Wygląda na to, że Mateusz Gamrot nie zamierza odmawiać żadnego wyzwania. Polak przystał właśnie za pośrednictwem swoich mediów społecznościowych na konfrontację z obecnym numerem 10. wagi lekkiej UFC, Gregorem Gillespie.
Choć sam Mateusz Gamrot (20-1) wspominał tuż po pojedynku, iż przy najbliższej okazji chętnie stanąłby w szranki z Michaelem Chandlerem (22-7), starcia z innymi zawodnikami z czołówki również jak najbardziej by mu pasowały. Reprezentujący barwy Czerwonego Smoka oraz American Top Team przystał właśnie werbalnie na proponowane przez innego fightera – Michaela Chiesę (17-6) – zestawienie z mającym zaledwie jedną przegraną w zawodowstwie, Gregorem Gillespie (14-1).

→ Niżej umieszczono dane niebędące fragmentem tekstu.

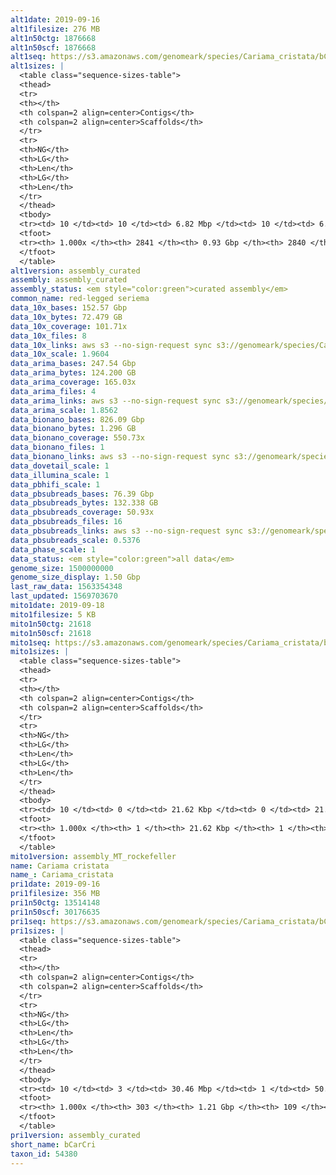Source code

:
```yaml
---
alt1date: 2019-09-16
alt1filesize: 276 MB
alt1n50ctg: 1876668
alt1n50scf: 1876668
alt1seq: https://s3.amazonaws.com/genomeark/species/Cariama_cristata/bCarCri1/assembly_curated/bCarCri1.alt.cur.20190916.fasta.gz
alt1sizes: |
  <table class="sequence-sizes-table">
  <thead>
  <tr>
  <th></th>
  <th colspan=2 align=center>Contigs</th>
  <th colspan=2 align=center>Scaffolds</th>
  </tr>
  <tr>
  <th>NG</th>
  <th>LG</th>
  <th>Len</th>
  <th>LG</th>
  <th>Len</th>
  </tr>
  </thead>
  <tbody>
  <tr><td> 10 </td><td> 10 </td><td> 6.82 Mbp </td><td> 10 </td><td> 6.82 Mbp </td></tr>  <tr><td> 20 </td><td> 27 </td><td> 4.54 Mbp </td><td> 27 </td><td> 4.54 Mbp </td></tr>  <tr><td> 30 </td><td> 52 </td><td> 3.26 Mbp </td><td> 52 </td><td> 3.26 Mbp </td></tr>  <tr><td> 40 </td><td> 85 </td><td> 2.42 Mbp </td><td> 85 </td><td> 2.42 Mbp </td></tr>  <tr style="background-color:#cccccc;"><td> 50 </td><td> 129 </td><td> 1.88 Mbp </td><td> 129 </td><td> 1.88 Mbp </td></tr>  <tr><td> 60 </td><td> 185 </td><td> 1.42 Mbp </td><td> 185 </td><td> 1.42 Mbp </td></tr>  <tr><td> 70 </td><td> 262 </td><td> 1.02 Mbp </td><td> 262 </td><td> 1.02 Mbp </td></tr>  <tr><td> 80 </td><td> 385 </td><td> 0.58 Mbp </td><td> 385 </td><td> 0.58 Mbp </td></tr>  <tr><td> 90 </td><td> 776 </td><td> 0.10 Mbp </td><td> 775 </td><td> 0.10 Mbp </td></tr>  <tr><td> 100 </td><td> 2840 </td><td> 1.73 Kbp </td><td> 2839 </td><td> 1.73 Kbp </td></tr>  </tbody>
  <tfoot>
  <tr><th> 1.000x </th><th> 2841 </th><th> 0.93 Gbp </th><th> 2840 </th><th> 0.93 Gbp </th></tr>
  </tfoot>
  </table>
alt1version: assembly_curated
assembly: assembly_curated
assembly_status: <em style="color:green">curated assembly</em>
common_name: red-legged seriema
data_10x_bases: 152.57 Gbp
data_10x_bytes: 72.479 GB
data_10x_coverage: 101.71x
data_10x_files: 8
data_10x_links: aws s3 --no-sign-request sync s3://genomeark/species/Cariama_cristata/bCarCri1/genomic_data/10x/ .<br>
data_10x_scale: 1.9604
data_arima_bases: 247.54 Gbp
data_arima_bytes: 124.200 GB
data_arima_coverage: 165.03x
data_arima_files: 4
data_arima_links: aws s3 --no-sign-request sync s3://genomeark/species/Cariama_cristata/bCarCri1/genomic_data/arima/ .<br>
data_arima_scale: 1.8562
data_bionano_bases: 826.09 Gbp
data_bionano_bytes: 1.296 GB
data_bionano_coverage: 550.73x
data_bionano_files: 1
data_bionano_links: aws s3 --no-sign-request sync s3://genomeark/species/Cariama_cristata/bCarCri1/genomic_data/bionano/ .<br>
data_dovetail_scale: 1
data_illumina_scale: 1
data_pbhifi_scale: 1
data_pbsubreads_bases: 76.39 Gbp
data_pbsubreads_bytes: 132.338 GB
data_pbsubreads_coverage: 50.93x
data_pbsubreads_files: 16
data_pbsubreads_links: aws s3 --no-sign-request sync s3://genomeark/species/Cariama_cristata/bCarCri1/genomic_data/pacbio/ . --exclude "*ccs.bam*"<br>
data_pbsubreads_scale: 0.5376
data_phase_scale: 1
data_status: <em style="color:green">all data</em>
genome_size: 1500000000
genome_size_display: 1.50 Gbp
last_raw_data: 1563354348
last_updated: 1569703670
mito1date: 2019-09-18
mito1filesize: 5 KB
mito1n50ctg: 21618
mito1n50scf: 21618
mito1seq: https://s3.amazonaws.com/genomeark/species/Cariama_cristata/bCarCri1/assembly_MT_rockefeller/bCarCri1.MT.20190918.fasta.gz
mito1sizes: |
  <table class="sequence-sizes-table">
  <thead>
  <tr>
  <th></th>
  <th colspan=2 align=center>Contigs</th>
  <th colspan=2 align=center>Scaffolds</th>
  </tr>
  <tr>
  <th>NG</th>
  <th>LG</th>
  <th>Len</th>
  <th>LG</th>
  <th>Len</th>
  </tr>
  </thead>
  <tbody>
  <tr><td> 10 </td><td> 0 </td><td> 21.62 Kbp </td><td> 0 </td><td> 21.62 Kbp </td></tr>  <tr><td> 20 </td><td> 0 </td><td> 21.62 Kbp </td><td> 0 </td><td> 21.62 Kbp </td></tr>  <tr><td> 30 </td><td> 0 </td><td> 21.62 Kbp </td><td> 0 </td><td> 21.62 Kbp </td></tr>  <tr><td> 40 </td><td> 0 </td><td> 21.62 Kbp </td><td> 0 </td><td> 21.62 Kbp </td></tr>  <tr style="background-color:#cccccc;"><td> 50 </td><td> 0 </td><td style="background-color:#ff8888;"> 21.62 Kbp </td><td> 0 </td><td style="background-color:#ff8888;"> 21.62 Kbp </td></tr>  <tr><td> 60 </td><td> 0 </td><td> 21.62 Kbp </td><td> 0 </td><td> 21.62 Kbp </td></tr>  <tr><td> 70 </td><td> 0 </td><td> 21.62 Kbp </td><td> 0 </td><td> 21.62 Kbp </td></tr>  <tr><td> 80 </td><td> 0 </td><td> 21.62 Kbp </td><td> 0 </td><td> 21.62 Kbp </td></tr>  <tr><td> 90 </td><td> 0 </td><td> 21.62 Kbp </td><td> 0 </td><td> 21.62 Kbp </td></tr>  <tr><td> 100 </td><td> 0 </td><td> 21.62 Kbp </td><td> 0 </td><td> 21.62 Kbp </td></tr>  </tbody>
  <tfoot>
  <tr><th> 1.000x </th><th> 1 </th><th> 21.62 Kbp </th><th> 1 </th><th> 21.62 Kbp </th></tr>
  </tfoot>
  </table>
mito1version: assembly_MT_rockefeller
name: Cariama cristata
name_: Cariama_cristata
pri1date: 2019-09-16
pri1filesize: 356 MB
pri1n50ctg: 13514148
pri1n50scf: 30176635
pri1seq: https://s3.amazonaws.com/genomeark/species/Cariama_cristata/bCarCri1/assembly_curated/bCarCri1.pri.cur.20190916.fasta.gz
pri1sizes: |
  <table class="sequence-sizes-table">
  <thead>
  <tr>
  <th></th>
  <th colspan=2 align=center>Contigs</th>
  <th colspan=2 align=center>Scaffolds</th>
  </tr>
  <tr>
  <th>NG</th>
  <th>LG</th>
  <th>Len</th>
  <th>LG</th>
  <th>Len</th>
  </tr>
  </thead>
  <tbody>
  <tr><td> 10 </td><td> 3 </td><td> 30.46 Mbp </td><td> 1 </td><td> 50.16 Mbp </td></tr>  <tr><td> 20 </td><td> 7 </td><td> 25.09 Mbp </td><td> 4 </td><td> 47.31 Mbp </td></tr>  <tr><td> 30 </td><td> 12 </td><td> 20.06 Mbp </td><td> 6 </td><td> 42.62 Mbp </td></tr>  <tr><td> 40 </td><td> 19 </td><td> 16.81 Mbp </td><td> 9 </td><td> 37.39 Mbp </td></tr>  <tr style="background-color:#cccccc;"><td> 50 </td><td> 27 </td><td style="background-color:#88ff88;"> 13.51 Mbp </td><td> 13 </td><td style="background-color:#88ff88;"> 30.18 Mbp </td></tr>  <tr><td> 60 </td><td> 37 </td><td> 10.85 Mbp </td><td> 18 </td><td> 24.12 Mbp </td></tr>  <tr><td> 70 </td><td> 49 </td><td> 8.78 Mbp </td><td> 23 </td><td> 21.46 Mbp </td></tr>  <tr><td> 80 </td><td> 66 </td><td> 5.28 Mbp </td><td> 30 </td><td> 17.79 Mbp </td></tr>  <tr><td> 90 </td><td> 95 </td><td> 3.21 Mbp </td><td> 37 </td><td> 13.51 Mbp </td></tr>  <tr><td> 100 </td><td> 302 </td><td> 11  bp </td><td> 108 </td><td> 2.03 Kbp </td></tr>  </tbody>
  <tfoot>
  <tr><th> 1.000x </th><th> 303 </th><th> 1.21 Gbp </th><th> 109 </th><th> 1.22 Gbp </th></tr>
  </tfoot>
  </table>
pri1version: assembly_curated
short_name: bCarCri
taxon_id: 54380
---
```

Lets go 🤼🔥 https://t.co/nGbFyb24HS
— Mateusz Gamrot (@gamer_mma) December 19, 2021
„Jazda!”
Kibice Polaka muszą się teraz uzbroić w nieco cierpliwości, bowiem jak sam zapowiedział – planowany powrót nastąpi dopiero za kilka miesięcy. Wygrana nad Diego Ferreirą (17-5) zagwarantowała mu jednak wejście do najlepszej piętnastki dywizji, więc zdecydowanie jest na co czekać, ponieważ czekają na niego coraz to większe wyzwania!